INPUT
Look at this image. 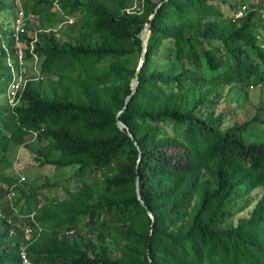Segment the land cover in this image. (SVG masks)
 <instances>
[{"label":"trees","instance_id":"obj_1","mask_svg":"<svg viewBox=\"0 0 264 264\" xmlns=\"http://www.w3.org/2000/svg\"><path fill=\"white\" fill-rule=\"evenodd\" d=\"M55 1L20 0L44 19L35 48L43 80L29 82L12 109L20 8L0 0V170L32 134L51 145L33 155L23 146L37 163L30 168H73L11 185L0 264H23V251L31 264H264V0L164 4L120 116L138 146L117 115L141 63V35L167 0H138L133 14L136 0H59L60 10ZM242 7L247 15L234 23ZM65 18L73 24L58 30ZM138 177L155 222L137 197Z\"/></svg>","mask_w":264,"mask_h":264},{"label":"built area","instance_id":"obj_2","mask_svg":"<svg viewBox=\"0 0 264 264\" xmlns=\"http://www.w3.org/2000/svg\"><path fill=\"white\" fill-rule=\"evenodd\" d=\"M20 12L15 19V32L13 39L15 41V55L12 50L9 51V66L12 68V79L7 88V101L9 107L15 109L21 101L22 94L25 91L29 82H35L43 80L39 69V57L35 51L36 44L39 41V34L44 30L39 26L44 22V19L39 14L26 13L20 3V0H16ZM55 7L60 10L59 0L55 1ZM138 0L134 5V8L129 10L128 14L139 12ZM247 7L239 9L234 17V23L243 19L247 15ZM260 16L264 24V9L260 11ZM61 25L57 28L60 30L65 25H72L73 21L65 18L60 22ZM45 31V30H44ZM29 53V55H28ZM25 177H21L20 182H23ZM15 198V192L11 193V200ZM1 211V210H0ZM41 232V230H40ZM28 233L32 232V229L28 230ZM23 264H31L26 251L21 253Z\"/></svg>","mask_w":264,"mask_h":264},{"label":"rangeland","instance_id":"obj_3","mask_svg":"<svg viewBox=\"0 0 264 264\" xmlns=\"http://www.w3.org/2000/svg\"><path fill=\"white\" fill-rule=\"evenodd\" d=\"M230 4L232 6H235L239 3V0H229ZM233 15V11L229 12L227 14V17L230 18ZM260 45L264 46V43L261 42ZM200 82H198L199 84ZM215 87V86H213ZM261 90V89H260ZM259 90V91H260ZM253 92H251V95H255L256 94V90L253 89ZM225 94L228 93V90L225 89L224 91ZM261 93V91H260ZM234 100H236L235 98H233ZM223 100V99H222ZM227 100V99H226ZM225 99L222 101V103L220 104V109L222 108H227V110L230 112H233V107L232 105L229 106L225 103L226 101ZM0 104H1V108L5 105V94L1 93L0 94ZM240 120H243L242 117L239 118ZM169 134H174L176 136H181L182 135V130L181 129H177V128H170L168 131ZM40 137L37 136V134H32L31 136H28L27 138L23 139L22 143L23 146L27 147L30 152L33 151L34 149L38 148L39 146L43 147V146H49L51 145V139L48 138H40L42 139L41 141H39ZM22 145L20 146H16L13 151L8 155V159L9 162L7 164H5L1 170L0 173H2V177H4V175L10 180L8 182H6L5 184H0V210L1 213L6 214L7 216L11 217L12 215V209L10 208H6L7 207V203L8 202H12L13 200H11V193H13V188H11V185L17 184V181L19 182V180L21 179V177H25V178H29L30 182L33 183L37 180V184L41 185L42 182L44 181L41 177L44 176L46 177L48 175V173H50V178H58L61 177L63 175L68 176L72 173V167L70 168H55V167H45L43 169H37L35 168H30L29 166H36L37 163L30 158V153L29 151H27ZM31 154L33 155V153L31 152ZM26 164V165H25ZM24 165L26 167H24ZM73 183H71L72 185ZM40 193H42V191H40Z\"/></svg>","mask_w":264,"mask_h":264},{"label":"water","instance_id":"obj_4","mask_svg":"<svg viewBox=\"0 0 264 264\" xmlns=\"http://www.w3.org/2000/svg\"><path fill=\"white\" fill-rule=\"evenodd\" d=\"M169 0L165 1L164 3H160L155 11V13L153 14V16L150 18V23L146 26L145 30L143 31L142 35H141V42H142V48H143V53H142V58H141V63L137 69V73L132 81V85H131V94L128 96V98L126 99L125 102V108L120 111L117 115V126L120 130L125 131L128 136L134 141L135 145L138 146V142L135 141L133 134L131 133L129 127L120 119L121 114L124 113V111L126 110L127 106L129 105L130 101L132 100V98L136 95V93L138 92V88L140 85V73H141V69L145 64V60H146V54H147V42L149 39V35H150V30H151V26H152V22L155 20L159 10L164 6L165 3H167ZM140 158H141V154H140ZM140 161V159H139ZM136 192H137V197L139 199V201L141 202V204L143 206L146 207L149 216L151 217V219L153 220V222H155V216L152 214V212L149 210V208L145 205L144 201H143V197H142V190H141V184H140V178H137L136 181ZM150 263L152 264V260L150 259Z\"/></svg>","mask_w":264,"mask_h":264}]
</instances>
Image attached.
--
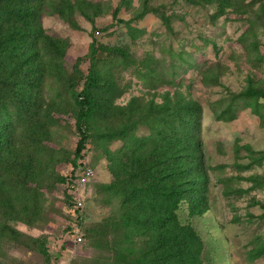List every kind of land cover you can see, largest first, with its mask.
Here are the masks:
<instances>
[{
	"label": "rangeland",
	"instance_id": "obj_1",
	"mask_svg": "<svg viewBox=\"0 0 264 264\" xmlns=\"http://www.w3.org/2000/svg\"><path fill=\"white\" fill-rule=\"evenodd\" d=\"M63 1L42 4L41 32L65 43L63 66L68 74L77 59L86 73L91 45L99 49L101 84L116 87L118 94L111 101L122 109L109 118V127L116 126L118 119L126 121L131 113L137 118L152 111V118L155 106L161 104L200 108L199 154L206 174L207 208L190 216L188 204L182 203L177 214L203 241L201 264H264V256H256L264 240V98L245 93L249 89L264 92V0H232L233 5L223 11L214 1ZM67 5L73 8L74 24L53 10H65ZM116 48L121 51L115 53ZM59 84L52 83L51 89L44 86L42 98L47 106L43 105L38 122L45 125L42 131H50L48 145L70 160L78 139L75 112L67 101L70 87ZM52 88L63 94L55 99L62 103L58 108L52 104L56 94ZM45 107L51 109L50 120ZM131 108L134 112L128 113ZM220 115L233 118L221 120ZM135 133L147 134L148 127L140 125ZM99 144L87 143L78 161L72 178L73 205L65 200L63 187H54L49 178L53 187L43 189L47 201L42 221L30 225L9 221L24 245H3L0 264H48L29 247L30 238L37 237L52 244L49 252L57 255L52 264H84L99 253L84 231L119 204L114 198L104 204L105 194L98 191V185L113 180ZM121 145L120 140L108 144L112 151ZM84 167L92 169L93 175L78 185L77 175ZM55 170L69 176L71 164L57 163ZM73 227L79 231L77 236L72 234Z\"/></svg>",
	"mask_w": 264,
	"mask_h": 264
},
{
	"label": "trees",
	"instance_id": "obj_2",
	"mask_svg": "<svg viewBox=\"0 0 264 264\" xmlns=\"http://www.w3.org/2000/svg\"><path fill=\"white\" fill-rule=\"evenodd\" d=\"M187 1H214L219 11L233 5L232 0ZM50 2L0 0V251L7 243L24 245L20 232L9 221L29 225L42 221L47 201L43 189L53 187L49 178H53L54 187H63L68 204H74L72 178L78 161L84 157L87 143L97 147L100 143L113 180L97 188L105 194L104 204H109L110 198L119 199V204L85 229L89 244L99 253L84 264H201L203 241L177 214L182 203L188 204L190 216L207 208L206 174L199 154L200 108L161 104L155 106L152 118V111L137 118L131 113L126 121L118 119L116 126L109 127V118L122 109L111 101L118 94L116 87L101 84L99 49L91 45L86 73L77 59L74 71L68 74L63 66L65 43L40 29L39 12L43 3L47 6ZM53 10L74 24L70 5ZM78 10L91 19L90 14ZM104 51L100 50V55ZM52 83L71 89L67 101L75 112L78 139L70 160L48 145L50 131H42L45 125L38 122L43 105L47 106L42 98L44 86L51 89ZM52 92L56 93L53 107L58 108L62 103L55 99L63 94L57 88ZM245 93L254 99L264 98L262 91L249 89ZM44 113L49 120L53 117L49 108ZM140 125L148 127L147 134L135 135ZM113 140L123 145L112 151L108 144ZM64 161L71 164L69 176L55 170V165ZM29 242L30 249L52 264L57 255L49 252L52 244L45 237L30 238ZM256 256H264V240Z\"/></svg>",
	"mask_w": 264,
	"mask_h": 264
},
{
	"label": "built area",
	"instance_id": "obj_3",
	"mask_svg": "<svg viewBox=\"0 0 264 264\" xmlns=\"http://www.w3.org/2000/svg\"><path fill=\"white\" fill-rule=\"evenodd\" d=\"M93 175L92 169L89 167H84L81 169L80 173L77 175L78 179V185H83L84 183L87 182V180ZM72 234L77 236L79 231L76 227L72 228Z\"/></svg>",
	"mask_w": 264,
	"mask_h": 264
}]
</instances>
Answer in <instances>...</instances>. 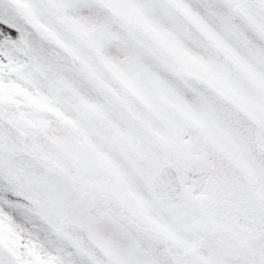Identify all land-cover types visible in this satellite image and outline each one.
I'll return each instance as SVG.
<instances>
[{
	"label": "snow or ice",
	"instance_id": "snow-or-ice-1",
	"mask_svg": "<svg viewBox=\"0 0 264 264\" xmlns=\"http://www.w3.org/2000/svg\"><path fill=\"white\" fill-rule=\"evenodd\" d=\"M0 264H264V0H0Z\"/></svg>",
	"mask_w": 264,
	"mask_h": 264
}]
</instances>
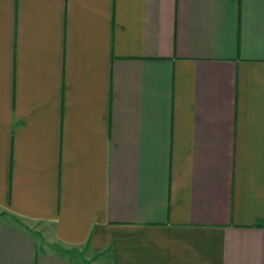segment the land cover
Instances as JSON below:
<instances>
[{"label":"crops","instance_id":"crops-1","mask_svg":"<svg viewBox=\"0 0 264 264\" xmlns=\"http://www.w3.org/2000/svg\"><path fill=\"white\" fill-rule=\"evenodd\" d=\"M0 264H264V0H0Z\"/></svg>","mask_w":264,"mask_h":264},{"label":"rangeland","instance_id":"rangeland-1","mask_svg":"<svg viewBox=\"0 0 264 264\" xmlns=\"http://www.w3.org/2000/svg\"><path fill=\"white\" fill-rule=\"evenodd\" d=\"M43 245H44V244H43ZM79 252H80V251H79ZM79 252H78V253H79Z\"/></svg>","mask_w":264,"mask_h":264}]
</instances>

WHAT TO DO
Return every line of the listing above that contains the string "snow", matching case exactly.

RESPONSE BELOW
	"label": "snow or ice",
	"instance_id": "snow-or-ice-1",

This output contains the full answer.